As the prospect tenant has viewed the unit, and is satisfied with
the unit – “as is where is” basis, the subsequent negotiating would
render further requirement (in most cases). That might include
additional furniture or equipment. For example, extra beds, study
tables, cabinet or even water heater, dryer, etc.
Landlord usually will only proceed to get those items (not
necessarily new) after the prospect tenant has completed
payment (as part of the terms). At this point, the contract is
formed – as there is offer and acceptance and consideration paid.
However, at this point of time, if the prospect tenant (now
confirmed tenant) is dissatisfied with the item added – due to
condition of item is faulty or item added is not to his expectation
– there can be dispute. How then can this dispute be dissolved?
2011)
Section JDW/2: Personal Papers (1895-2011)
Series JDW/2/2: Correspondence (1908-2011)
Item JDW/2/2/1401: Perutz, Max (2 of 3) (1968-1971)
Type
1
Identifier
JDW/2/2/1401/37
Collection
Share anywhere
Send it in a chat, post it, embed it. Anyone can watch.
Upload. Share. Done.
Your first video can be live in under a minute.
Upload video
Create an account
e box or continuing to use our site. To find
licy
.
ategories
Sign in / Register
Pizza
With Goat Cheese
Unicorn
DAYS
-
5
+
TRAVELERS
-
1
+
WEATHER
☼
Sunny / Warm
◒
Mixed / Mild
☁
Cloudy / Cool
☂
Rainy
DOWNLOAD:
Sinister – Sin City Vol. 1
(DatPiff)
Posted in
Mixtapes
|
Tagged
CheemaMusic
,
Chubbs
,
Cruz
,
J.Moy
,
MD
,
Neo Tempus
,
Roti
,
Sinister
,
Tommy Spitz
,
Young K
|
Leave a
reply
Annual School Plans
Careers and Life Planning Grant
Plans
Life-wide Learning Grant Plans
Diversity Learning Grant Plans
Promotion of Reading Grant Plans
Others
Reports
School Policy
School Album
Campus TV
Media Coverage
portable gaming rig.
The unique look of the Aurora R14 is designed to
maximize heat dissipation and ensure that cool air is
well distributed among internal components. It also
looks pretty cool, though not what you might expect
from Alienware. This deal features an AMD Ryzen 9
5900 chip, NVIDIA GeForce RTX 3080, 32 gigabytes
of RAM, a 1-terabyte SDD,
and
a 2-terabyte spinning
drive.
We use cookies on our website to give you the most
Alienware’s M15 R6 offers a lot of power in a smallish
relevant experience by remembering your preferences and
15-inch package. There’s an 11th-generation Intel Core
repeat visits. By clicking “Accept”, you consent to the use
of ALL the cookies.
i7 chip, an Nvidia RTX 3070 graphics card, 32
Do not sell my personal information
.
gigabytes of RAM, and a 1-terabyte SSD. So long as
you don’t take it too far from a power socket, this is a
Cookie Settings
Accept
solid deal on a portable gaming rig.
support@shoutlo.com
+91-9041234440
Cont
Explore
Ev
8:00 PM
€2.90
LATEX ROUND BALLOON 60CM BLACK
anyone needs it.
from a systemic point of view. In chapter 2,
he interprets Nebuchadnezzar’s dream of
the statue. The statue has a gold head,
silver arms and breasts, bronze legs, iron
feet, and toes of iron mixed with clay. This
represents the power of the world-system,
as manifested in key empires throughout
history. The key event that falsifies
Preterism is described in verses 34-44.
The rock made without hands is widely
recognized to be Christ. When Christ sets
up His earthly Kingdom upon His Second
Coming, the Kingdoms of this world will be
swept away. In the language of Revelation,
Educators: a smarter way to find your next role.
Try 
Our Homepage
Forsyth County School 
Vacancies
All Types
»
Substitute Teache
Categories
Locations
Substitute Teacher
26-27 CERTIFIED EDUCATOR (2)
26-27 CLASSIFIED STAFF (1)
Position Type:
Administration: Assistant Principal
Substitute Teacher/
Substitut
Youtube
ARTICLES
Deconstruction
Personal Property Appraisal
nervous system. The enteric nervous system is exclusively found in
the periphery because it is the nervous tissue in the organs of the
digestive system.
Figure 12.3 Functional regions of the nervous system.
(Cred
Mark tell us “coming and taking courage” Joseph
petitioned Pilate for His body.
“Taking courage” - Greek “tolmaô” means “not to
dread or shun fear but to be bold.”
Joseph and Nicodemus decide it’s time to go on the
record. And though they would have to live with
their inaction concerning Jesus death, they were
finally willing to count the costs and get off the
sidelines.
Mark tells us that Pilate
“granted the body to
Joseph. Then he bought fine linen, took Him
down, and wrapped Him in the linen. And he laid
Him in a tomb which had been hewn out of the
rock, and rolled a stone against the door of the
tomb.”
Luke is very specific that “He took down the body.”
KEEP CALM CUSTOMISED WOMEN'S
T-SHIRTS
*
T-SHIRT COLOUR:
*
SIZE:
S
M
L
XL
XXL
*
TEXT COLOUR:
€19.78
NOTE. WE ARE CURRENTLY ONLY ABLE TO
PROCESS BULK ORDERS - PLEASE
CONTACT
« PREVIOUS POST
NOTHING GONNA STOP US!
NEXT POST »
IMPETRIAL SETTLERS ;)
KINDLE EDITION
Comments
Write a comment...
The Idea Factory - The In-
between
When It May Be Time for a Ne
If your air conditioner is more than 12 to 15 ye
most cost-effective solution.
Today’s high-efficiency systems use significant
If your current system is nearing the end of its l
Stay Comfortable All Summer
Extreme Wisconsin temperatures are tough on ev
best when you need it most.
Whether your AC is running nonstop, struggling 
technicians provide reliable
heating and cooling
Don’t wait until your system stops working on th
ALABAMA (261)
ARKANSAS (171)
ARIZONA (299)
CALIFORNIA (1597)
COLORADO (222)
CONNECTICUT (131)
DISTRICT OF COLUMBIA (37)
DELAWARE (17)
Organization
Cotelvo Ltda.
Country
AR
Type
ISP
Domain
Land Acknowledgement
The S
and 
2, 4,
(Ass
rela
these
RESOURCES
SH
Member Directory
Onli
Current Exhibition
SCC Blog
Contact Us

● ● ● ● ● ● ●

§ Goal of the exercise
Nothing in the listing above may be altered; transcribe all of it.

§ The completed task
As the prospect tenant has viewed the unit, and is satisfied with
the unit – “as is where is” basis, the subsequent negotiating would
render further requirement (in most cases). That might include
additional furniture or equipment. For example, extra beds, study
tables, cabinet or even water heater, dryer, etc.
Landlord usually will only proceed to get those items (not
necessarily new) after the prospect tenant has completed
payment (as part of the terms). At this point, the contract is
formed – as there is offer and acceptance and consideration paid.
However, at this point of time, if the prospect tenant (now
confirmed tenant) is dissatisfied with the item added – due to
condition of item is faulty or item added is not to his expectation
– there can be dispute. How then can this dispute be dissolved?
2011)
Section JDW/2: Personal Papers (1895-2011)
Series JDW/2/2: Correspondence (1908-2011)
Item JDW/2/2/1401: Perutz, Max (2 of 3) (1968-1971)
Type
1
Identifier
JDW/2/2/1401/37
Collection
Share anywhere
Send it in a chat, post it, embed it. Anyone can watch.
Upload. Share. Done.
Your first video can be live in under a minute.
Upload video
Create an account
e box or continuing to use our site. To find
licy
.
ategories
Sign in / Register
Pizza
With Goat Cheese
Unicorn
DAYS
-
5
+
TRAVELERS
-
1
+
WEATHER
☼
Sunny / Warm
◒
Mixed / Mild
☁
Cloudy / Cool
☂
Rainy
DOWNLOAD:
Sinister – Sin City Vol. 1
(DatPiff)
Posted in
Mixtapes
|
Tagged
CheemaMusic
,
Chubbs
,
Cruz
,
J.Moy
,
MD
,
Neo Tempus
,
Roti
,
Sinister
,
Tommy Spitz
,
Young K
|
Leave a
reply
Annual School Plans
Careers and Life Planning Grant
Plans
Life-wide Learning Grant Plans
Diversity Learning Grant Plans
Promotion of Reading Grant Plans
Others
Reports
School Policy
School Album
Campus TV
Media Coverage
portable gaming rig.
The unique look of the Aurora R14 is designed to
maximize heat dissipation and ensure that cool air is
well distributed among internal components. It also
looks pretty cool, though not what you might expect
from Alienware. This deal features an AMD Ryzen 9
5900 chip, NVIDIA GeForce RTX 3080, 32 gigabytes
of RAM, a 1-terabyte SDD,
and
a 2-terabyte spinning
drive.
We use cookies on our website to give you the most
Alienware’s M15 R6 offers a lot of power in a smallish
relevant experience by remembering your preferences and
15-inch package. There’s an 11th-generation Intel Core
repeat visits. By clicking “Accept”, you consent to the use
of ALL the cookies.
i7 chip, an Nvidia RTX 3070 graphics card, 32
Do not sell my personal information
.
gigabytes of RAM, and a 1-terabyte SSD. So long as
you don’t take it too far from a power socket, this is a
Cookie Settings
Accept
solid deal on a portable gaming rig.
support@shoutlo.com
+91-9041234440
Cont
Explore
Ev
8:00 PM
€2.90
LATEX ROUND BALLOON 60CM BLACK
anyone needs it.
from a systemic point of view. In chapter 2,
he interprets Nebuchadnezzar’s dream of
the statue. The statue has a gold head,
silver arms and breasts, bronze legs, iron
feet, and toes of iron mixed with clay. This
represents the power of the world-system,
as manifested in key empires throughout
history. The key event that falsifies
Preterism is described in verses 34-44.
The rock made without hands is widely
recognized to be Christ. When Christ sets
up His earthly Kingdom upon His Second
Coming, the Kingdoms of this world will be
swept away. In the language of Revelation,
Educators: a smarter way to find your next role.
Try 
Our Homepage
Forsyth County School 
Vacancies
All Types
»
Substitute Teache
Categories
Locations
Substitute Teacher
26-27 CERTIFIED EDUCATOR (2)
26-27 CLASSIFIED STAFF (1)
Position Type:
Administration: Assistant Principal
Substitute Teacher/
Substitut
Youtube
ARTICLES
Deconstruction
Personal Property Appraisal
nervous system. The enteric nervous system is exclusively found in
the periphery because it is the nervous tissue in the organs of the
digestive system.
Figure 12.3 Functional regions of the nervous system.
(Cred
Mark tell us “coming and taking courage” Joseph
petitioned Pilate for His body.
“Taking courage” - Greek “tolmaô” means “not to
dread or shun fear but to be bold.”
Joseph and Nicodemus decide it’s time to go on the
record. And though they would have to live with
their inaction concerning Jesus death, they were
finally willing to count the costs and get off the
sidelines.
Mark tells us that Pilate
“granted the body to
Joseph. Then he bought fine linen, took Him
down, and wrapped Him in the linen. And he laid
Him in a tomb which had been hewn out of the
rock, and rolled a stone against the door of the
tomb.”
Luke is very specific that “He took down the body.”
KEEP CALM CUSTOMISED WOMEN'S
T-SHIRTS
*
T-SHIRT COLOUR:
*
SIZE:
S
M
L
XL
XXL
*
TEXT COLOUR:
€19.78
NOTE. WE ARE CURRENTLY ONLY ABLE TO
PROCESS BULK ORDERS - PLEASE
CONTACT
« PREVIOUS POST
NOTHING GONNA STOP US!
NEXT POST »
IMPETRIAL SETTLERS ;)
KINDLE EDITION
Comments
Write a comment...
The Idea Factory - The In-
between
When It May Be Time for a Ne
If your air conditioner is more than 12 to 15 ye
most cost-effective solution.
Today’s high-efficiency systems use significant
If your current system is nearing the end of its l
Stay Comfortable All Summer
Extreme Wisconsin temperatures are tough on ev
best when you need it most.
Whether your AC is running nonstop, struggling 
technicians provide reliable
heating and cooling
Don’t wait until your system stops working on th
ALABAMA (261)
ARKANSAS (171)
ARIZONA (299)
CALIFORNIA (1597)
COLORADO (222)
CONNECTICUT (131)
DISTRICT OF COLUMBIA (37)
DELAWARE (17)
Organization
Cotelvo Ltda.
Country
AR
Type
ISP
Domain
Land Acknowledgement
The S
and 
2, 4,
(Ass
rela
these
RESOURCES
SH
Member Directory
Onli
Current Exhibition
SCC Blog
Contact Us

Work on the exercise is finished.